(Entries from a dataset)
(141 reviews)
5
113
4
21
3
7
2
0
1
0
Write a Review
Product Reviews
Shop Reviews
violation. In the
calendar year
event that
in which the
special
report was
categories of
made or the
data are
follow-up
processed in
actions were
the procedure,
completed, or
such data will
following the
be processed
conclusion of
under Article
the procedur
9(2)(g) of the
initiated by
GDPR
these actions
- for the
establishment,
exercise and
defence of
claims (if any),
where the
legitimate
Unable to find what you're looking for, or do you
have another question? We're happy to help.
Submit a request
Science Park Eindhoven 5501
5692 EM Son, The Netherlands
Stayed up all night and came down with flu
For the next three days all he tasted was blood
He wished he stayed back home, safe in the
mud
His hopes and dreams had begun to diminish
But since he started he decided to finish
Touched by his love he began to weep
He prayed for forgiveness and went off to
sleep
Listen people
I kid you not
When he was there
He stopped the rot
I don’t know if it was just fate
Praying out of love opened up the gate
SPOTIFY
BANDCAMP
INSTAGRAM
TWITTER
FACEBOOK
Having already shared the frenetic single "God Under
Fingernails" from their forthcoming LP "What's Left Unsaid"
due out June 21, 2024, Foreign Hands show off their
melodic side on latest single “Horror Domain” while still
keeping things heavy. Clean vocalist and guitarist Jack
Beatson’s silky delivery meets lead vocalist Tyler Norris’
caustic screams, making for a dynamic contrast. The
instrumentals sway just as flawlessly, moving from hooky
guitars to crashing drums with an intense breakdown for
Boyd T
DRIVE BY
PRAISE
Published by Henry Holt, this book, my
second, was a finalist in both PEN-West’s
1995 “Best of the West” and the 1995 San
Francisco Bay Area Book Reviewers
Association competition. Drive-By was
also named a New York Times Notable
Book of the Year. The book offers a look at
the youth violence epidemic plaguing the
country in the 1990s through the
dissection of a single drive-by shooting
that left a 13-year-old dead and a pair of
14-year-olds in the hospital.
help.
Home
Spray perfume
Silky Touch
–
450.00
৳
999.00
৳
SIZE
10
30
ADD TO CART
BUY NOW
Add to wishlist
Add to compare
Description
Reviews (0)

[What you are asked to do]: Copy every one of the entries above, line for line, with no changes.

[Written reply]:
(141 reviews)
5
113
4
21
3
7
2
0
1
0
Write a Review
Product Reviews
Shop Reviews
violation. In the
calendar year
event that
in which the
special
report was
categories of
made or the
data are
follow-up
processed in
actions were
the procedure,
completed, or
such data will
following the
be processed
conclusion of
under Article
the procedur
9(2)(g) of the
initiated by
GDPR
these actions
- for the
establishment,
exercise and
defence of
claims (if any),
where the
legitimate
Unable to find what you're looking for, or do you
have another question? We're happy to help.
Submit a request
Science Park Eindhoven 5501
5692 EM Son, The Netherlands
Stayed up all night and came down with flu
For the next three days all he tasted was blood
He wished he stayed back home, safe in the
mud
His hopes and dreams had begun to diminish
But since he started he decided to finish
Touched by his love he began to weep
He prayed for forgiveness and went off to
sleep
Listen people
I kid you not
When he was there
He stopped the rot
I don’t know if it was just fate
Praying out of love opened up the gate
SPOTIFY
BANDCAMP
INSTAGRAM
TWITTER
FACEBOOK
Having already shared the frenetic single "God Under
Fingernails" from their forthcoming LP "What's Left Unsaid"
due out June 21, 2024, Foreign Hands show off their
melodic side on latest single “Horror Domain” while still
keeping things heavy. Clean vocalist and guitarist Jack
Beatson’s silky delivery meets lead vocalist Tyler Norris’
caustic screams, making for a dynamic contrast. The
instrumentals sway just as flawlessly, moving from hooky
guitars to crashing drums with an intense breakdown for
Boyd T
DRIVE BY
PRAISE
Published by Henry Holt, this book, my
second, was a finalist in both PEN-West’s
1995 “Best of the West” and the 1995 San
Francisco Bay Area Book Reviewers
Association competition. Drive-By was
also named a New York Times Notable
Book of the Year. The book offers a look at
the youth violence epidemic plaguing the
country in the 1990s through the
dissection of a single drive-by shooting
that left a 13-year-old dead and a pair of
14-year-olds in the hospital.
help.
Home
Spray perfume
Silky Touch
–
450.00
৳
999.00
৳
SIZE
10
30
ADD TO CART
BUY NOW
Add to wishlist
Add to compare
Description
Reviews (0)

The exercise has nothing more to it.